8. Worked example: Llama-3 8B on Jetson Orin NX 16 GB
Model: Llama-3 8B (8 billion parameters) Quantization: INT4 weights, FP16 KV cache and activations Context: 4096 tokens Batch size: 1
Weights (INT4): 4.0 GB (8B params × 0.5 bytes)
KV cache (FP16, 4096t): 0.5 GB
Peak activations (FA): ~0.1 GB (flash attention, no full matrix)
ONNX Runtime / TRT-LLM: 0.4 GB
OS + JetPack: 1.8 GB
────────────────────────────────
Steady-state total: 6.8 GB
+ 25% headroom: 8.5 GB
An 8 GB device (Orin NX 8 GB) would be marginal. The 16 GB variant is comfortable at this configuration. To run at batch size 4:
KV cache (batch=4): 2.0 GB (↑ 1.5 GB from batch=1)

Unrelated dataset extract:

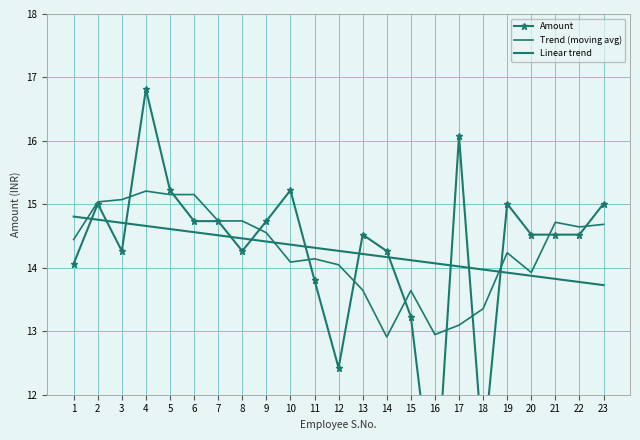

True or false: Amount and Linear trend intersect in this chart.

True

Adjusted total: 8.3 GB steady-state → ~10.4 GB with headroom
Batch size 4 fits on 16 GB but barely. Increasing context to 8192 tokens with batch size 4 would require 19+ GB — over the device limit.

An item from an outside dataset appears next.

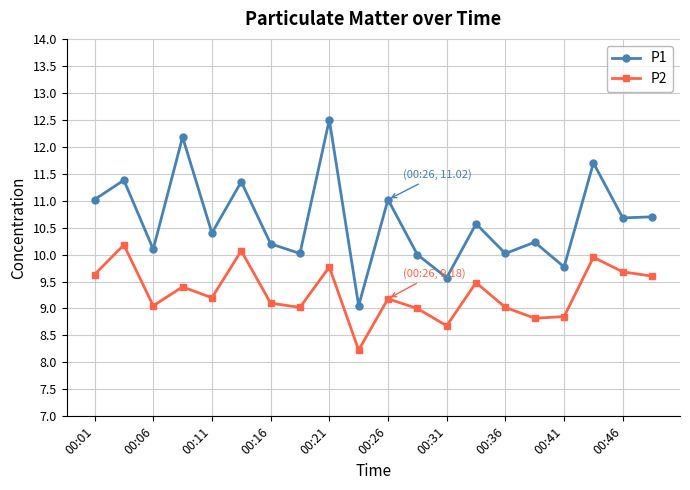

What is the value of the P2 point at the 1st from the left?

9.6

9. A practical sizing checklist
Before ordering hardware or committing to a deployment target, run through these calculations:
- Weights:
num_params × bytes_per_paramat your target precision - KV cache:
2 × layers × kv_heads × head_dim × max_ctx × batch_size × bytes— calculate for your maximum batch and context - Activations: Use the attention score formula; halve it if flash attention is available
- Framework baseline: check the runtime you plan to use; benchmark on the actual device
- OS footprint: measure on the actual OS image, not a generic Linux estimate
- Peak headroom: add 25–30% to the total
- Validate on device: run inference with your target batch size and context length, then profile with
tegrastats(Jetson) ornvidia-smi(discrete GPU) to compare against your estimate
10. Summary
| Component | Scales with | Controllable? |
|---|---|---|
| Weights | Model size, precision | Yes: quantization |
| KV cache | Batch size × context length × layers | Yes: GQA, KV quant, context limit |
| Activations | Batch size × seq_len² (or seq_len with FA) | Yes: flash attention |
| Framework overhead | Runtime choice | Partially: choose a lightweight runtime |
| OS footprint | Target OS image | Partially: minimal images help |
| Peak spike | Fragmentation, warmup | Add 25–30% headroom |
The model card gives you one number. The memory budget has six. Sizing edge inference hardware without calculating all six leads to the most common failure in edge AI deployments: a model that fits in theory and OOMs in practice.